Scots and the Scottish Cringe
I’ve been away to Denmark for a few days, and I took the opportunity to read Bill Kay’s Scots: The Mither Tongue.
For people like myself who didn’t grow up in Scotland, the Scottish Cringe is often somewhat of a mystery, but as an independence campaigner I often also feel the whole campaign is a fight to overcome that sentiment.

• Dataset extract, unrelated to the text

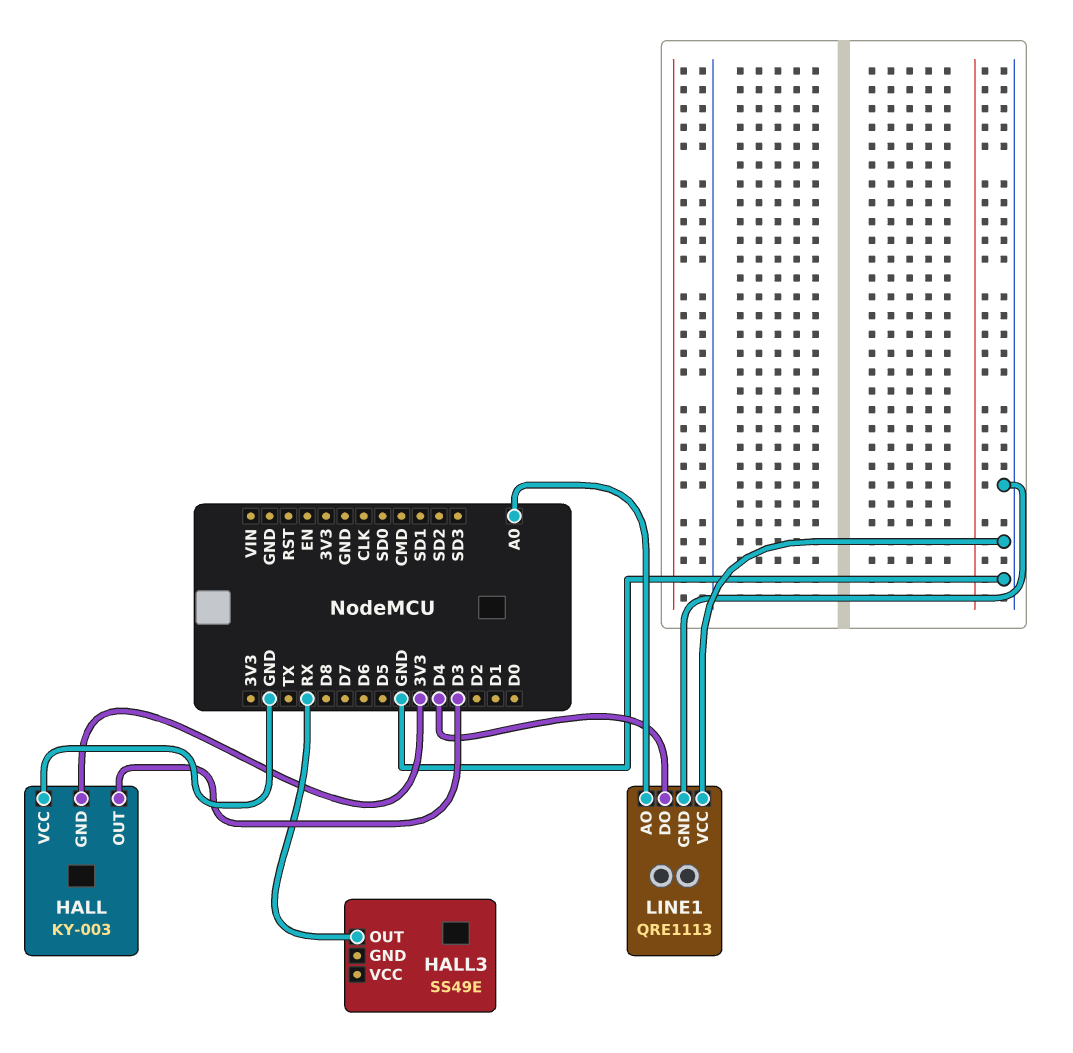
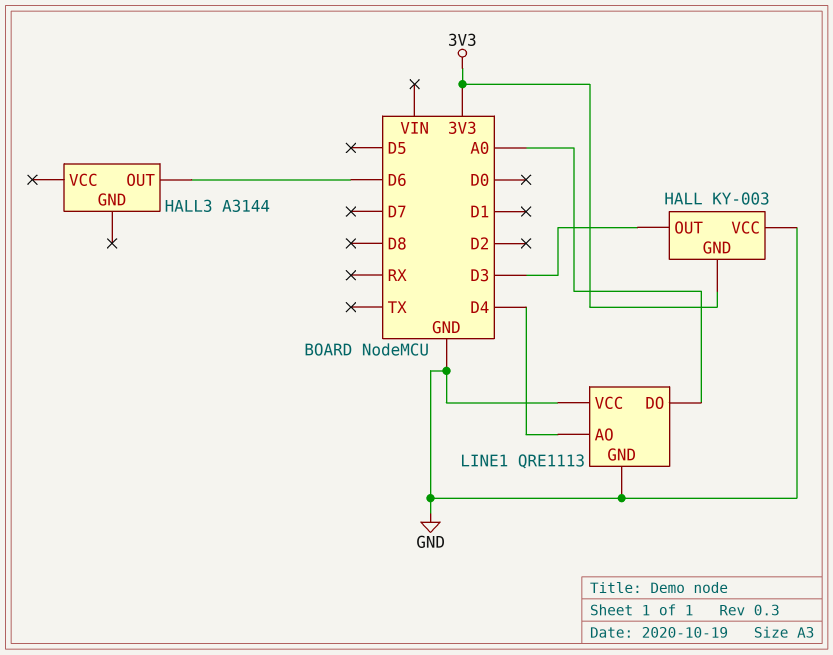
HALL3: SS49E -> A3144
HALL3 pin OUT: RX -> D6
LINE1 pin AO: A0 -> D4
LINE1 pin DO: D4 -> A0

I therefore felt it interesting to see how the linguistic persecution of Scots (and of Gaelic, of course, but people are probably more aware of that) has formed the basis for the creation and preservation of the cringe:
The effects of centuries of stigmatisation and cultural colonisation cannot, of course, be overcome instantly with a new political attitude. The Catalans are a few decades into the recovery of their language but they concede that it will take several generations of confidence building before what they call the ‘slave mentality’ of their people can be removed. In public perceptions of Scots, we face similar problems and have not even seriously begun the process of recovery. Our equivalent of the slave mentality is the Scottish cringe.
If the people of Scotland started taking pride in both the languages of Scotland again — Gaelic and Scots — it would become so much more difficult to perpetuate the belief that we’re uniquely too wee, too stupid and too poor to be independent. The unionists have a much easier time when the world is also linguistically seen through the prism of London.
@arcofprosperity I enjoyed this blog. Will order the book. After nearly 15 years of marriage to a Scotsman, still don’t get the “cringe”.
Why isn’t it the Mither Tingue?
Serious question by the way, not facetious.
Ah ayeways felt it wrang that ma family, who speak the Broad’s Scots every day o thir live, felt compelled to get their son to say woter inteed o’ waatter, when I kent fine weel that to make yirsel understood in international settins yi need wan accent and an ither to spake at ease amongt yer ane folk. Its tha same the warld o’or- Here in Finland, each area has it’s ane dialect- Karelian, Savolax, Same. So theer is nae shame in yir ane brogue, neether is it shameful to have a standirt voice to speak unto the wirld.
Aye, naebodie haes ivver suggestit that we soudna lear Inglis in Scotland for the purpose o international communication, juist that it’s wrang tae mak fowk feel bad aboot thair ain leid.
Because ‘mither’ comes from Old English ‘mōdor’ (with the usual Scots development of o: > ø: > ø > ɪ, just like ‘fit’ “foot”), whereas ‘tong(ue)’ comes from Old English ‘tunge’ (with the usual u > ʌ development, just like in English).
Interesting, thanks!
BTW, I’ve no idea why ‘mother’ is ‘mother’ in English and not *’moother’ as you’d expect.
Ah, the OED has the answer to that: “The shortening of Middle English close ō to ŭ (giving modern English /ʌ/ ) is regular in the case of words in -ther , -der (compare brother n., other pron. and n., rudder n.); E. J. Dobson Eng. Pronunc. 1500–1700 (ed. 2, 1968) II. §18 notes that most of the late 16th- and early 17th-cent. orthoepists who mention the word record pronunciations in ŭ . The form moother (with spelling reflecting the original long vowel although it may well have been shortened in pronunciation) persists in standard English into the 17th cent.”
(And those words they mention are “brither”, “ither” and “rither” in Scots.)